Toward A Sustainable Future: Addressing the Long-Term Effects of Motor Vehicle Transportation on Climate and Ecology
TRB Special Report 251 - Toward A Sustainable Future: Addressing the Long-Term Effects of Motor Vehicle Transportation on Climate and Ecology identifies some of the challenges that lie ahead in managing transportation's long-term environmental effects and the kinds of research and preparations that are needed to inform policy and meet these challenges. Although the report does not recommend specific policies to pursue, it identifies some of the issues and uncertainties that will need to be addressed in evaluating them.
Recognition that humans may be influencing environmental systems and processes on a global and lasting basis has encouraged interest in the concept of sustainable development. The basic premise of this concept is that each generation should seek to provide for its own needs in ways that do not compromise the ability of later generations to meet their needs. International concern over the effects of current development patterns has spawned far-ranging debate about alternative policies and practices that can foster more sustainable forms of development and reduce the risk of detrimental long-term environmental changes.

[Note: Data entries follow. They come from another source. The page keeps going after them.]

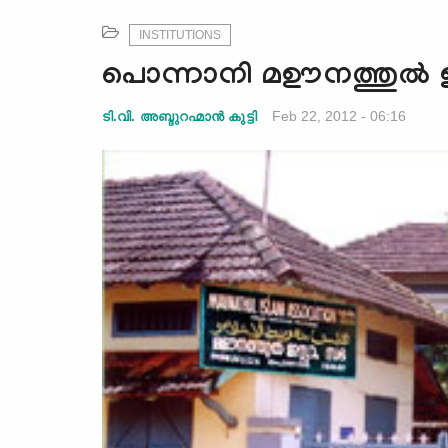
INSTITUTIONS
പൊന്നാനി മഊനത്തുല്‍
Feb 22, 2012 - 06:16
ടി.വി. അബ്ദുറഹ്മാന്‍ കുട്ടി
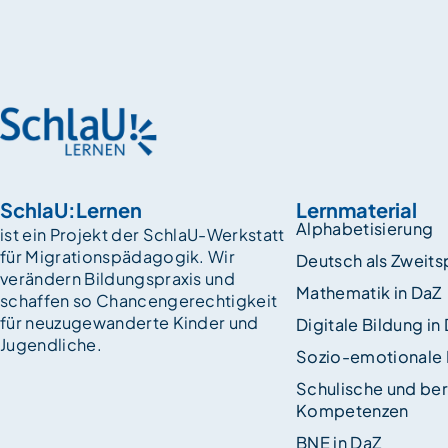
SchlaU:Lernen
Lernmaterial
Alphabetisierung
ist ein Projekt der SchlaU-Werkstatt
für Migrationspädagogik. Wir
Deutsch als Zweit
verändern Bildungspraxis und
Mathematik in DaZ
schaffen so Chancen­gerechtigkeit
für neuzugewanderte Kinder und
Digitale Bildung in
Jugendliche.
Sozio-emotionale
Schulische und ber
Kompetenzen
BNE in DaZ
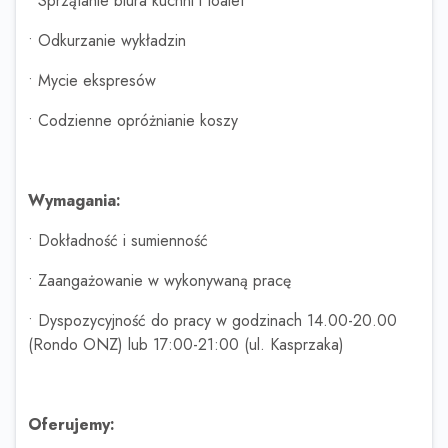
• Sprzątanie biura kuchni i toalet
• Odkurzanie wykładzin
• Mycie ekspresów
• Codzienne opróżnianie koszy
Wymagania:
• Dokładność i sumienność
• Zaangażowanie w wykonywaną pracę
• Dyspozycyjność do pracy w godzinach 14.00-20.00
(Rondo ONZ) lub 17:00-21:00 (ul. Kasprzaka)
Oferujemy:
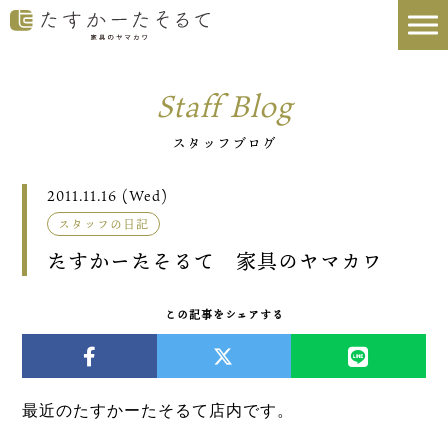
Staff Blog
スタッフブログ
2011.11.16 (Wed)
スタッフの日記
たすかーたそるて 家具のヤマカワ
この記事をシェアする
最近のたすかーたそるて店内です。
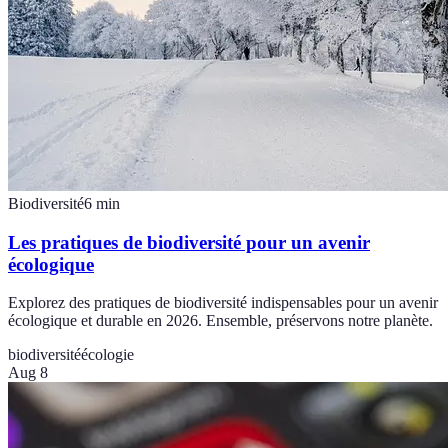
Biodiversité
6
min
Les pratiques de biodiversité pour un avenir
écologique
Explorez des pratiques de biodiversité indispensables pour un avenir
écologique et durable en 2026. Ensemble, préservons notre planète.
biodiversité
écologie
Aug 8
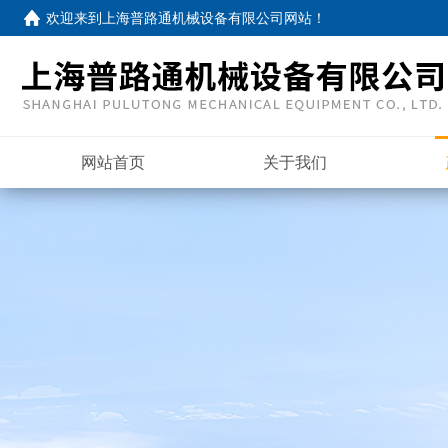
欢迎来到
上海普路通机械设备有限公司网站
！
网站首页
关于我们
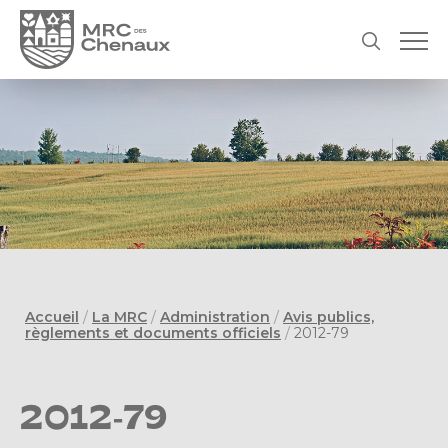
Accueil
/
La MRC
/
Administration
/
Avis publics,
règlements et documents officiels
/
2012-79
2012-79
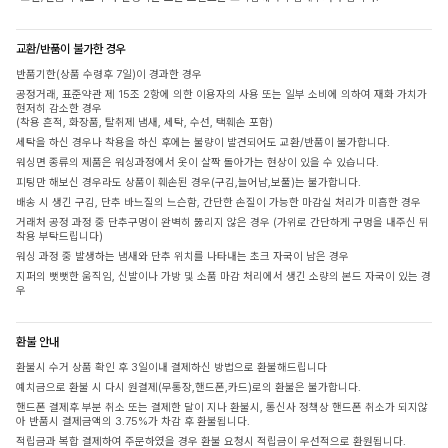
교환/반품이 불가한 경우
반품기한(상품 수령후 7일)이 경과한 경우
공정거래, 표준약관 제 15조 2항에 의한 이용자의 사용 또는 일부 소비에 의하여 재화 가치가
현저히 감소한 경우
(착용 흔적, 화장품, 탈취제 냄새, 세탁, 수선, 택훼손 포함)
세탁을 하신 경우나 착용을 하신 후에는 불량이 발견되어도 교환/반품이 불가합니다.
워싱면 종류의 제품은 워싱과정에서 옷이 살짝 돌아가는 현상이 있을 수 있습니다.
피팅만 해보신 경우라도 상품이 훼손된 경우(구김,늘어남,보풀)는 불가합니다.
배송 시 생긴 구김, 단추 바느질의 느슨함, 간단한 손질이 가능한 마감실 처리가 미흡한 경우
거래처 공정 과정 중 단추구멍이 완벽히 뚫리지 않은 경우 (가위로 간단하게 구멍을 내주신 뒤
착용 부탁드립니다)
워싱 과정 중 발생하는 냄새와 단추 위치를 나타내는 초크 자국이 남은 경우
지퍼의 뻣뻣한 움직임, 신발이나 가방 및 소품 마감 처리에서 생긴 소량의 본드 자국이 있는 경
우
환불 안내
환불시 수거 상품 확인 후 3일이내 결제하신 방법으로 환불해드립니다
예치금으로 환불 시 다시 원결제(무통장,핸드폰,카드)로의 환불은 불가합니다.
핸드폰 결제후 부분 취소 또는 결제한 달이 지나 환불시, 통신사 정책상 핸드폰 취소가 되지않
아 반품시 결제금액의 3.75%가 차감 후 환불됩니다.
적립금과 복합 결제하여 주문하였을 경우 환불 요청시 적립금이 우선적으로 환원됩니다.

Policies, technologies, and practices within the U.S. transportation sector have become part of this debate. A study conducted by a TRB committee examined a number of environmental disturbances due to motor vehicle transportation. The committee decided to focus on those disturbances having lasting and adverse environmental consequences that may not become fully manifest for decades and would be difficult, if not impossible, to rectify if left untreated. The premise of the committee’s report is that a significant risk of an adverse outcome is undesirable and, at a minimum, warrants taking early steps to better understand and reduce that risk.
The report considers two long-term environmental risks in particular: that of global climate change caused by the buildup of greenhouse gases in the atmosphere, including carbon dioxide; and that of losses in biological diversity and ecosystem functioning due to changes in air, water, and soil chemistry caused by the chemicals emitted into the atmosphere by motor vehicles, as well as the gradual changes in habitats and natural processes caused by pervasive road and other transportation infrastructure.
Abroad range of strategies could curb the growth in carbon emissions from transportation. Substantially higher fuel taxes would both curb demand and provide incentives to own and operate more fuel-efficient vehicles, but the level of taxation required lacks public support. Major breakthroughs in fuel-efficiency technologies could also substantially reduce carbon emissions from transportation over the long term. Without incentives or market demand for such technologies, however, they may not materialize. Reducing the ecological consequences of motor vehicle transportation will require developing a much better understanding of how emissions and infrastructure contribute to changes in soil and water chemistry and disrupt habitats. The committee recommended major research initiatives on the determinants of travel demand and on the long-term ecological damage from transportation, as well as long-range technology R&D.